Salt Lake County's criminal justice initiative resolving nearly 40 percent of cases within 30 days, review says
SALT LAKE CITY — By conservative estimates, a Salt Lake County initiative intended to create a more effective and efficient criminal justice system is resolving 38 percent of certain felony and class A misdemeanor offenses within 30 days, a new evaluation shows.
A review of the county's Early Case Resolution initiative by University of Utah researchers suggests benefits to all partners in the process, including criminal defendants who experience consequences for their offenses sooner and can benefit from being placed in appropriate treatment programs sooner.
"Overall, the criminal justice community appears to agree that ECR has sped up the court and that expedited processing is, in general, a benefit to the entire system," researchers wrote.
Salt Lake County District Attorney Sim Gill said the evaluation, reported recently to the county's Criminal Justice Advisory Council, shows early successes and continued promise of the approach. Many cases that lingered 120-180 days are now being resolved in month, he said.
"What we know is, early case resolution works. It is a program that is beneficial to defendants and is beneficial to the criminal justice system. It is beneficial to the jail and it is beneficial to our taxpayers. This is a model, for the first time, that is giving us an opportunity to make significant and meaningful inroads into the criminal justice system," Gill said.
One goal of ECR is to efficiently handle certain types of felony and class A misdemeanor cases such as drug and property offenses. The thinking is, bringing those types of cases to a fast conclusion relieves prosecutors' and legal defenders' resources for cases that require more time and attention.
Patrick Anderson, director of the Salt Lake Legal Defenders Association, said early on, his office had concerns whether increasing the speed at which cases were resolved would have negative consequences for clients.
Eight experienced Legal Defender attorneys have been assigned to ECR cases, which helps the office quickly identify cases that require additional resources if a police search or stop raises constitutional concerns, as well as those that can be more readily resolved.
"We think we're getting good resolutions for our clients.
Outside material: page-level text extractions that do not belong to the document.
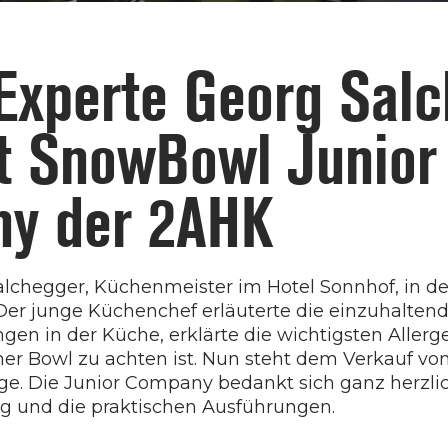
 Experte Georg Sal
t SnowBowl Junior
y der 2AHK
lchegger, Küchenmeister im Hotel Sonnhof, in d
er junge Küchenchef erläuterte die einzuhalten
n in der Küche, erklärte die wichtigsten Allerg
ner Bowl zu achten ist. Nun steht dem Verkauf v
e. Die Junior Company bedankt sich ganz herzlic
ag und die praktischen Ausführungen.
They're getting them sooner, and generally it's the same resolution (than before), and they're appropriate resolutions for our clients and they're happier," Anderson said.
When appropriate cases — usually drug or property offenses — are handled in an expedited manner, clients need to come to court one or two times, compared with five or six hearings in the past.
Another benefit of early case resolution has been fewer warrants issued for their arrests or additional charges for failing to appear, Anderson said.
"We get more people engaged in the process. We get them to court sooner so we don't lose as many people through the back door," Anderson said.
Salt Lake County Sheriff Jim Winder said the county is still evaluating the impact to the jail, but "what we do know, there has been a drop in our overcrowding releases."
Jail officials are continuing to analyze the university report and its own data to determine connections.
"What the result will be, hopefully, is decreased length of stay," Winder said, noting a growing body of criminal justice research supports that long jail terms do not necessarily result in lower rates of recidivism.
Like other ERC partners, Winder said he wants available jail resources to be used as efficiently and effectively as possible.
"Say I have a restaurant and I have 50 seats. If can roll those tables three times a night, I can serve 150 people. But maybe someone sits a while and has beverages, the less I can use that table. Maybe I only get 100 people through. The exact same phenomena occurs in the jail," he said.